Prototypes have always been alignment tools. Whether you’re testing with users or convincing leadership, the prototype’s job is to make the abstract concrete. That part isn’t new.
What’s worth noticing in Emma Webster’s case study roundup on the Figma blog is who’s doing the prototyping. Three stories. Three product managers. Zero designer protagonists.
ServiceNow’s Ram Devanathan explains the dynamic:
“They have a big portfolio, so they can’t always pivot directly to my project.”
So Ram built it himself in Make. His designer’s mockup missed the nuance he was after, so he took a crack at it:
“Make helped me show what I meant rather than trying to describe it in the abstract. I’m able to explain my ideas better. I’m able to convince people faster. That reduces the whole cycle for me.”
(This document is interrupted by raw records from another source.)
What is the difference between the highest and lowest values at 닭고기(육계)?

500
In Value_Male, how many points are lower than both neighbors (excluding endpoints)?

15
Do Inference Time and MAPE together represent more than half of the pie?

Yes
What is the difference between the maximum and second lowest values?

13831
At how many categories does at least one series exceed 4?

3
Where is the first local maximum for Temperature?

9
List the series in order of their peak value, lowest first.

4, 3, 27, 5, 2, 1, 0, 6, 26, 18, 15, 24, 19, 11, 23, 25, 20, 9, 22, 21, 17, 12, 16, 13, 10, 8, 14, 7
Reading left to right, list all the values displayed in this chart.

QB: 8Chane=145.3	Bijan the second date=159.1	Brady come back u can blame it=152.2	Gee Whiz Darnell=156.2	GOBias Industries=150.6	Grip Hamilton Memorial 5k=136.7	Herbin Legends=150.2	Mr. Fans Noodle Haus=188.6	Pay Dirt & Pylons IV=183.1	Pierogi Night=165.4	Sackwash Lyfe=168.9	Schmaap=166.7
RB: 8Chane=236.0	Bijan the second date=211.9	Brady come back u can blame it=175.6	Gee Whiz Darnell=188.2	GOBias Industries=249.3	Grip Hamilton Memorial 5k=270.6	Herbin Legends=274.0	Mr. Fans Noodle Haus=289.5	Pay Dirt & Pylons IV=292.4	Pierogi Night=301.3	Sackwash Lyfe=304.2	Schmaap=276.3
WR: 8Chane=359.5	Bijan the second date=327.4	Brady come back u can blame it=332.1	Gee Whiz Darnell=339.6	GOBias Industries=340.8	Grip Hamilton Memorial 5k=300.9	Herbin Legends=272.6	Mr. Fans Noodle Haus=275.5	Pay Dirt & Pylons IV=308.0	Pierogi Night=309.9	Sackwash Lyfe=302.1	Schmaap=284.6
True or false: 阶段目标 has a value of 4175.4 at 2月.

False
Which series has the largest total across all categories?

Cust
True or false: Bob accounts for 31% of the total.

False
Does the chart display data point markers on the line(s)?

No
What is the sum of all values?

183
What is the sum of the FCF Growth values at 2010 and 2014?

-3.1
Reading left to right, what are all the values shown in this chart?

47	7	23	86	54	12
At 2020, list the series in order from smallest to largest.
Ticketmaster PM Brian Muehlenkamp prototyped an AI assistant that wasn’t even on the roadmap and shipped it. Affirm’s SVP of Product Vishal Kapoor puts the value in craft terms:
“The real work lives in the variations, rabbit holes, and edge cases. It requires a lot of thinking, a lot of precision, and a lot of love.”
All three stories follow the same arc: PM has an idea, designer is unavailable or the mockup misses the mark, PM builds it in Make, team aligns faster. Designers aren’t the heroes of these stories. They’re the bottleneck the tool routes around.
I don’t think that’s Figma’s intended message. But it’s the one that came through to me.